- _WORK REQUIRED_
Each line of the data has to be written out again exactly as shown.

- _DATASET EXCERPTS_

+ + + +

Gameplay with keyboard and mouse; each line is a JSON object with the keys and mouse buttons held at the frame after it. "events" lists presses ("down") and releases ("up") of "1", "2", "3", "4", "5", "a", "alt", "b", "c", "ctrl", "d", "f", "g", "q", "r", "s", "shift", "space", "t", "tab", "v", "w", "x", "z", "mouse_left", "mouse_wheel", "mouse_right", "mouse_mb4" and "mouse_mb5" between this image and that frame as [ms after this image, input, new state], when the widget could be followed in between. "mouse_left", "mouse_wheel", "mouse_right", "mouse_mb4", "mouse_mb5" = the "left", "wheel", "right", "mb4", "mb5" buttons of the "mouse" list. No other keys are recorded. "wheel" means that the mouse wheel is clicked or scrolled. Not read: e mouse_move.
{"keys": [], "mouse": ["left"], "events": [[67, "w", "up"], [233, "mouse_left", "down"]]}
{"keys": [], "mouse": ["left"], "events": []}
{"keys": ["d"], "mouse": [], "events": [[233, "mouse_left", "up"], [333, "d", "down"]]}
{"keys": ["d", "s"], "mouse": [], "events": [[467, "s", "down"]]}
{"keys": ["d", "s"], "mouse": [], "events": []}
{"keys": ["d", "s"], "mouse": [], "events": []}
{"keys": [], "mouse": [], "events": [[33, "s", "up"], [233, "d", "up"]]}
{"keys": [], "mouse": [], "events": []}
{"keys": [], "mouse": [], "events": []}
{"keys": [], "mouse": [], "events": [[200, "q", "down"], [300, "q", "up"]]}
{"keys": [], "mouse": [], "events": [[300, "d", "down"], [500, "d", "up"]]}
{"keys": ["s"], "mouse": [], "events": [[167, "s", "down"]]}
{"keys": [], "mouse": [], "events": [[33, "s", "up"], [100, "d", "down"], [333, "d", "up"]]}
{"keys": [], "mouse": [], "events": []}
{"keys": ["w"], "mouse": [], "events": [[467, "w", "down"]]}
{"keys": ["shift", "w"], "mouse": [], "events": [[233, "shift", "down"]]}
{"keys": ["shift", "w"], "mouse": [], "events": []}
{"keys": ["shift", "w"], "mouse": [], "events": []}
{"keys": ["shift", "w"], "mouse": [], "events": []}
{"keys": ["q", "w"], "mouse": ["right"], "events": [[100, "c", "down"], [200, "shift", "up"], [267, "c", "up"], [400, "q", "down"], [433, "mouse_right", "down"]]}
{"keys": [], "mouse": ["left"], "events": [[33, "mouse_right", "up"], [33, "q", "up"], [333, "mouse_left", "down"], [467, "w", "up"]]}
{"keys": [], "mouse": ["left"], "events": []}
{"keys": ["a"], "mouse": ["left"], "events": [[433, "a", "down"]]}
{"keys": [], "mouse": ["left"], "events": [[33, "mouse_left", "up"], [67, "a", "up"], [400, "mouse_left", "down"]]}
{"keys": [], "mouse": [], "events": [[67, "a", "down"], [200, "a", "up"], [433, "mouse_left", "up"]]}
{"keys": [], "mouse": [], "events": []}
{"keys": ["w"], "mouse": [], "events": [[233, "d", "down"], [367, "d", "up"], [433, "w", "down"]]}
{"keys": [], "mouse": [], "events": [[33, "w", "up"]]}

+ + + +

- _WRITTEN REPLY_
Gameplay with keyboard and mouse; each line is a JSON object with the keys and mouse buttons held at the frame after it. "events" lists presses ("down") and releases ("up") of "1", "2", "3", "4", "5", "a", "alt", "b", "c", "ctrl", "d", "f", "g", "q", "r", "s", "shift", "space", "t", "tab", "v", "w", "x", "z", "mouse_left", "mouse_wheel", "mouse_right", "mouse_mb4" and "mouse_mb5" between this image and that frame as [ms after this image, input, new state], when the widget could be followed in between. "mouse_left", "mouse_wheel", "mouse_right", "mouse_mb4", "mouse_mb5" = the "left", "wheel", "right", "mb4", "mb5" buttons of the "mouse" list. No other keys are recorded. "wheel" means that the mouse wheel is clicked or scrolled. Not read: e mouse_move.
{"keys": [], "mouse": ["left"], "events": [[67, "w", "up"], [233, "mouse_left", "down"]]}
{"keys": [], "mouse": ["left"], "events": []}
{"keys": ["d"], "mouse": [], "events": [[233, "mouse_left", "up"], [333, "d", "down"]]}
{"keys": ["d", "s"], "mouse": [], "events": [[467, "s", "down"]]}
{"keys": ["d", "s"], "mouse": [], "events": []}
{"keys": ["d", "s"], "mouse": [], "events": []}
{"keys": [], "mouse": [], "events": [[33, "s", "up"], [233, "d", "up"]]}
{"keys": [], "mouse": [], "events": []}
{"keys": [], "mouse": [], "events": []}
{"keys": [], "mouse": [], "events": [[200, "q", "down"], [300, "q", "up"]]}
{"keys": [], "mouse": [], "events": [[300, "d", "down"], [500, "d", "up"]]}
{"keys": ["s"], "mouse": [], "events": [[167, "s", "down"]]}
{"keys": [], "mouse": [], "events": [[33, "s", "up"], [100, "d", "down"], [333, "d", "up"]]}
{"keys": [], "mouse": [], "events": []}
{"keys": ["w"], "mouse": [], "events": [[467, "w", "down"]]}
{"keys": ["shift", "w"], "mouse": [], "events": [[233, "shift", "down"]]}
{"keys": ["shift", "w"], "mouse": [], "events": []}
{"keys": ["shift", "w"], "mouse": [], "events": []}
{"keys": ["shift", "w"], "mouse": [], "events": []}
{"keys": ["q", "w"], "mouse": ["right"], "events": [[100, "c", "down"], [200, "shift", "up"], [267, "c", "up"], [400, "q", "down"], [433, "mouse_right", "down"]]}
{"keys": [], "mouse": ["left"], "events": [[33, "mouse_right", "up"], [33, "q", "up"], [333, "mouse_left", "down"], [467, "w", "up"]]}
{"keys": [], "mouse": ["left"], "events": []}
{"keys": ["a"], "mouse": ["left"], "events": [[433, "a", "down"]]}
{"keys": [], "mouse": ["left"], "events": [[33, "mouse_left", "up"], [67, "a", "up"], [400, "mouse_left", "down"]]}
{"keys": [], "mouse": [], "events": [[67, "a", "down"], [200, "a", "up"], [433, "mouse_left", "up"]]}
{"keys": [], "mouse": [], "events": []}
{"keys": ["w"], "mouse": [], "events": [[233, "d", "down"], [367, "d", "up"], [433, "w", "down"]]}
{"keys": [], "mouse": [], "events": [[33, "w", "up"]]}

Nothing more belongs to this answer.